Kein Abschiebungshindernis für Roma aus dem Kosovo; Verpflichtung des Bundesamtes zur Feststellung von Abschiebungshindernissen ist zu Unrecht erfolgt.

Schlagwörter: Jugoslawien, Kosovo, Roma, Ashkali, Prizren, Übergriffe, Verfolgung durch Dritte, Mittelbare Verfolgung, Albaner, Situation bei Rückkehr, Gefahrenbegriff, Allgemeine Gefahr, Extreme Gefahrenlage, Erlasslage, Abschiebungsstopp, Duldung, Serbien, Sozialleistungen, Versorgungslage
Normen: AuslG § 53 Abs. 6; AuslG § 54
Auszüge:

Die Berufung ist begründet. Das Verwaltungsgericht hat den Klagen zu Unrecht teilweise stattgegeben, nämlich hinsichtlich der Feststellung von Abschiebungshindernissen gemäß § 53 Abs. 6 Satz 1 AuslG.

Den Angaben der Kläger betreffend das Haus des Vaters des Klägers zu 1 in Prizren lässt sich nicht entnehmen, dass bei ihnen die Voraussetzungen einer erheblichen konkreten Gefahr für Leib und Leben im Sinn des § 53 Abs. 6 Satz 1 AuslG erfüllt sind. Es sind keine Anhaltspunkte dafür ersichtlich, dass es die angesprochenen albanischen Nationalisten speziell auf die Kläger abgesehen hätten. Was den behaupteten Brand des Hauses (...) angeht, so ist weder erkennbar, dass überhaupt Brandstiftung vorlag, noch ggf., wer dadurch getroffen werden sollte; das Haus war den Angaben der Kläger zufolge bereits durch NATO-Bomben zerstört worden und war nicht mehr von Familienangehörigen der Kläger bewohnt. Zudem ließe sich ggf. eine fortwirkende Bedrohung nicht feststellen. Der Bescheinigung der nationalen Gemeinschaft der Roma aus Pristina, dass albanische Extremisten einem Verwandten des Klägers zu 1 mit der Ermordung des Klägers zu 1 gedroht hätten, schenkt der Verwaltungsgerichtshof keinen Glauben.

Was das übrige Vorbringen der Kläger angeht, so ist die Anwendbarkeit des § 53 Abs. 6 Satz 1 AuslG im vorliegenden Fall durch § 53 Abs. 6 Satz 2 AuslG gesperrt. Allgemeine Gefahren im Sinn des § 53 Abs. 6 Satz 2 AuslG können auch dann keine Abschiebungshindernisse nach § 53 Abs. 6 Satz 1 AuslG begründen, wenn sie einen bestimmten Ausländer konkret und in individualisierbarer Weise betreffen.

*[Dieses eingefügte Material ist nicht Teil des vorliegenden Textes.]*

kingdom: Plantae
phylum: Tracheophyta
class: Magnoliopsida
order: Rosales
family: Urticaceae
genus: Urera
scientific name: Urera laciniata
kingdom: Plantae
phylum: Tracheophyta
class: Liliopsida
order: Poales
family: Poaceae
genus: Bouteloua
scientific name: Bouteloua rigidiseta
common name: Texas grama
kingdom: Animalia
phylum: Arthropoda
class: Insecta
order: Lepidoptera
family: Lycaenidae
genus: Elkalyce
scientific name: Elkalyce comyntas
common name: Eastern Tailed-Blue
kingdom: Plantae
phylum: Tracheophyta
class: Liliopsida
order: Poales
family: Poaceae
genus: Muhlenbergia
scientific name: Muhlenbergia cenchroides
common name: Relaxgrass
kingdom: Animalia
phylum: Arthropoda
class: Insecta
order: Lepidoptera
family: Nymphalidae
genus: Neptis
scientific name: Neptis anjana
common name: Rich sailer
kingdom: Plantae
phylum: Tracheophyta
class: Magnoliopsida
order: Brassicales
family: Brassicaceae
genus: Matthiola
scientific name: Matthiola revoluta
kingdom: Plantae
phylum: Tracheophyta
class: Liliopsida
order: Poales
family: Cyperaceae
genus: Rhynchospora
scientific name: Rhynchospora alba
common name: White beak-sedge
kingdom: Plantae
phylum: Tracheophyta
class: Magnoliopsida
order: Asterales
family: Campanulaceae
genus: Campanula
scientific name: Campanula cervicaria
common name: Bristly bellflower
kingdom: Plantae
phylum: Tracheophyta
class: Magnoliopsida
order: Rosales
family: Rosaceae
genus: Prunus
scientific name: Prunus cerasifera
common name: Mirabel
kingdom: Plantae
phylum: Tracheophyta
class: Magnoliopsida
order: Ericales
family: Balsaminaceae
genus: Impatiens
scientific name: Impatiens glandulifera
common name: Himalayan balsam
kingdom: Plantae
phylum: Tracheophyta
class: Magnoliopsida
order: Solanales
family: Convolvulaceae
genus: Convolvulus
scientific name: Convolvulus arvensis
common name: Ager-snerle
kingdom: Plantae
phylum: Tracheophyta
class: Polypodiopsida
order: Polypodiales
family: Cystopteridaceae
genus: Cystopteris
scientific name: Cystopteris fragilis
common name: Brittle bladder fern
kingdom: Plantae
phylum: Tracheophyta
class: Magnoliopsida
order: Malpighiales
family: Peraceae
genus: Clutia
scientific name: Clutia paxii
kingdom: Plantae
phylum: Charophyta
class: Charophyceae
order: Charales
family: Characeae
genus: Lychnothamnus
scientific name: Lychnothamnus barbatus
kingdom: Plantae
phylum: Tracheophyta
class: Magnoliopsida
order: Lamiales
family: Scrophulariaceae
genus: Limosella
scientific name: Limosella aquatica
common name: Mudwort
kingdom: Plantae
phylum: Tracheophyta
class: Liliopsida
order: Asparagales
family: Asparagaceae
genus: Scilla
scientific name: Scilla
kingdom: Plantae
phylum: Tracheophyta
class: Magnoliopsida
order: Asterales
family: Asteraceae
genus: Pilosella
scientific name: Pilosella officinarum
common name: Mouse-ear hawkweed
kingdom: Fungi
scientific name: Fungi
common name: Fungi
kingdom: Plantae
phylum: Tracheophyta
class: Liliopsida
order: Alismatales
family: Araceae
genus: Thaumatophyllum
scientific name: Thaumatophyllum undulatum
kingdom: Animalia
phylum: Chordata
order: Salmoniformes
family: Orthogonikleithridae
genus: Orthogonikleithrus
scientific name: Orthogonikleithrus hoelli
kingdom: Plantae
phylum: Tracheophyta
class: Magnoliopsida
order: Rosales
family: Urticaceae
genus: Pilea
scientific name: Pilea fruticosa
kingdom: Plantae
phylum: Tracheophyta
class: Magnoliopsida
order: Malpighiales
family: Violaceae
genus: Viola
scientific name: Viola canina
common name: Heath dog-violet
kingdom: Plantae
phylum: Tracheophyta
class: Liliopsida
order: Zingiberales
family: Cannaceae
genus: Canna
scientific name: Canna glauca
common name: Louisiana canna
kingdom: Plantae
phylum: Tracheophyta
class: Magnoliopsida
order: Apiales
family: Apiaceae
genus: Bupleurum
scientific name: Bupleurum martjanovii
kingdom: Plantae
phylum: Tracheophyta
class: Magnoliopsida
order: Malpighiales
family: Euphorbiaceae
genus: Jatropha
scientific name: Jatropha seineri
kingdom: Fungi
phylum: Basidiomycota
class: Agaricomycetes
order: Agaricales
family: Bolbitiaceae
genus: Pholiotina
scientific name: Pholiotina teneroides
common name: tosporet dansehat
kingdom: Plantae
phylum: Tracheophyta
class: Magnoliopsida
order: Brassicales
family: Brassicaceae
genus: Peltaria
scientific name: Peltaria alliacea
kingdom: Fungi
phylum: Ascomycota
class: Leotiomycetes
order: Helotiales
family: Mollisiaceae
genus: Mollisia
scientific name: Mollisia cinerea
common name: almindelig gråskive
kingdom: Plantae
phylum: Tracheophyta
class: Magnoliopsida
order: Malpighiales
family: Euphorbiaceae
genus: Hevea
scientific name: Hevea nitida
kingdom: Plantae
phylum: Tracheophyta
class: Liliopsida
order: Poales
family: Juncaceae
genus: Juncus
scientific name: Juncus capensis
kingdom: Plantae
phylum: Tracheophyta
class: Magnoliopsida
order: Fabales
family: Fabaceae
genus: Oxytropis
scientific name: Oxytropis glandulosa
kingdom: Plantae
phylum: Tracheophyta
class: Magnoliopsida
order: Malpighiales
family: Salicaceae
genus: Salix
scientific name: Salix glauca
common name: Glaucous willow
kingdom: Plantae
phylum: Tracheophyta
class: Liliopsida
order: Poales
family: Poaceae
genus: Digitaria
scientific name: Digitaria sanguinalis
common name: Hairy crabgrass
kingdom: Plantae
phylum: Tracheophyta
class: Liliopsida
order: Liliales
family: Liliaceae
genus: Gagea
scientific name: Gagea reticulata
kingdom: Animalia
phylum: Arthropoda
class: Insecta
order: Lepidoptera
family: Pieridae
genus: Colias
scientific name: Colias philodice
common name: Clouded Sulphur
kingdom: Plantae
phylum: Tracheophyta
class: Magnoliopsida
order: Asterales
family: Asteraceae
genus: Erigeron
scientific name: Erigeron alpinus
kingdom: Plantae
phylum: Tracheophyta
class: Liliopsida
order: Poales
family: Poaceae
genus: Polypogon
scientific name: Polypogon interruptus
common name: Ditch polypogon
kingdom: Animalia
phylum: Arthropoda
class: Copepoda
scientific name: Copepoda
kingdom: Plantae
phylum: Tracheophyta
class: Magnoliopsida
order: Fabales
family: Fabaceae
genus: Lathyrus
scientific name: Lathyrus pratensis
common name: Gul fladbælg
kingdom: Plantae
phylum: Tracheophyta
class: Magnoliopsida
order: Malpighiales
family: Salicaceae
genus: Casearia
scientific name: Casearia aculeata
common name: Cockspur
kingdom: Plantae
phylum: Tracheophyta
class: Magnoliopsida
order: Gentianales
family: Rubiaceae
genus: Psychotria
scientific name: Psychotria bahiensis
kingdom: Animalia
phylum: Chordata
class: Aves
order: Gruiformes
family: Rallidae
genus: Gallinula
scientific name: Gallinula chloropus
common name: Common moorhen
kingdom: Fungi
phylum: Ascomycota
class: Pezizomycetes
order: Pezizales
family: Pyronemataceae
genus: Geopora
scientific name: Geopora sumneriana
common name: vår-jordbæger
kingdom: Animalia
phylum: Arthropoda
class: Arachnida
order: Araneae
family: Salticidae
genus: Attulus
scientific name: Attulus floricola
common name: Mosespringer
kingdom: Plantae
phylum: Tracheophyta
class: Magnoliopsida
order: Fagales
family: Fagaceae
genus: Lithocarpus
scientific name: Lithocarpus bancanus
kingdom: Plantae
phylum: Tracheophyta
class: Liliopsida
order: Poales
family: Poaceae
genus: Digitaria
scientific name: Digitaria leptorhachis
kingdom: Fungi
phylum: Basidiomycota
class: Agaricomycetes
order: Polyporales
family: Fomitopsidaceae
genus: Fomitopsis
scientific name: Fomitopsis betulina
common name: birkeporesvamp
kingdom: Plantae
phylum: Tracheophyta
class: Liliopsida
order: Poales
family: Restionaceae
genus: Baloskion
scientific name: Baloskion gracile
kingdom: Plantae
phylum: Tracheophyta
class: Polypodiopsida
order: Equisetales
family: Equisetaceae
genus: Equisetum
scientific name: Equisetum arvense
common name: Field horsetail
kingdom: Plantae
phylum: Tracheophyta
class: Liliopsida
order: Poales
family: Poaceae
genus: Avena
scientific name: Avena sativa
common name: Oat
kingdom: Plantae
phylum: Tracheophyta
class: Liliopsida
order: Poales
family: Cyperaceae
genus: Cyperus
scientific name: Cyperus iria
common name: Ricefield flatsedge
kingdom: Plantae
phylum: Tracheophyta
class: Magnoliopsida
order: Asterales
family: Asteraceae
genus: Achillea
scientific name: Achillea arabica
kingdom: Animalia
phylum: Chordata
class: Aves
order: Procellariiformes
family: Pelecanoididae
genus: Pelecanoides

Die Anwendbarkeit des § 53 Abs. 6 Satz 1 AuslG im Verfahren eines Ausländers ist immer dann gesperrt, wenn dieselbe Gefahr zugleich einer Vielzahl weiterer Personen im Abschiebezielstaat droht. Solche Fälle sind einer politischen Leitentscheidung der obersten Landesbehörden nach § 54 AuslG vorbehalten (ständige Rechtsprechung des BVerwG, vgl. zuletzt BVerwG vom 12.7.2001, DVB12001, 1772/1773). Dies gilt auch im vorliegenden Fall. Die Gefahren, die nach dem klägerischen Vorbringen für die Kläger bestehen sollen, bestehen unstreitig für eine Vielzahl weiterer Personen im Abschiebezielstaat, nämlich für alle Angehörigen der Bevölkerungsgruppe der Roma im Kosovo, die moslemischen Glaubens sind und albanisch sprechen.

Im vorliegenden Fall gebieten es auch nicht die Grundrechte aus Art. 1 Abs. 1 und Art. 2 Abs. 2 Satz 1 GG, den Klägern Abschiebungsschutz zu gewähren. Eine verfassungswidrige Schutzlücke, aus der sich die Befugnis des BAFI und der Verwaltungsgerichte ergeben würde, auch bei allgemeinen Gefahren im Sinn des § 53 Abs. 6 Satz 2 AuslG in entsprechender Anwendung des

§ 53 Abs. 6 Satz 1 AuslG im Einzelfall von sich aus Abschiebungsschutz zu gewähren, liegt nicht vor. Eine derartige Zuerkennung von Abschiebungsschutz in verfassungskonformer Anwendung des § 53 Abs. 6 AuslG setzt stets sowohl das Nichtbestehen von anderweitigem Abschiebungsschutz aufgrund eines Erlasses als auch das Vorliegen einer sogenannten extremen Gefahrenlage voraus (vgl. zuletzt BVerwG vom 12.7.2001, DVBI 2001, 1531/1532 f.). Im vorliegenden Fall fehlt es jedenfalls an der zweiten Voraussetzung.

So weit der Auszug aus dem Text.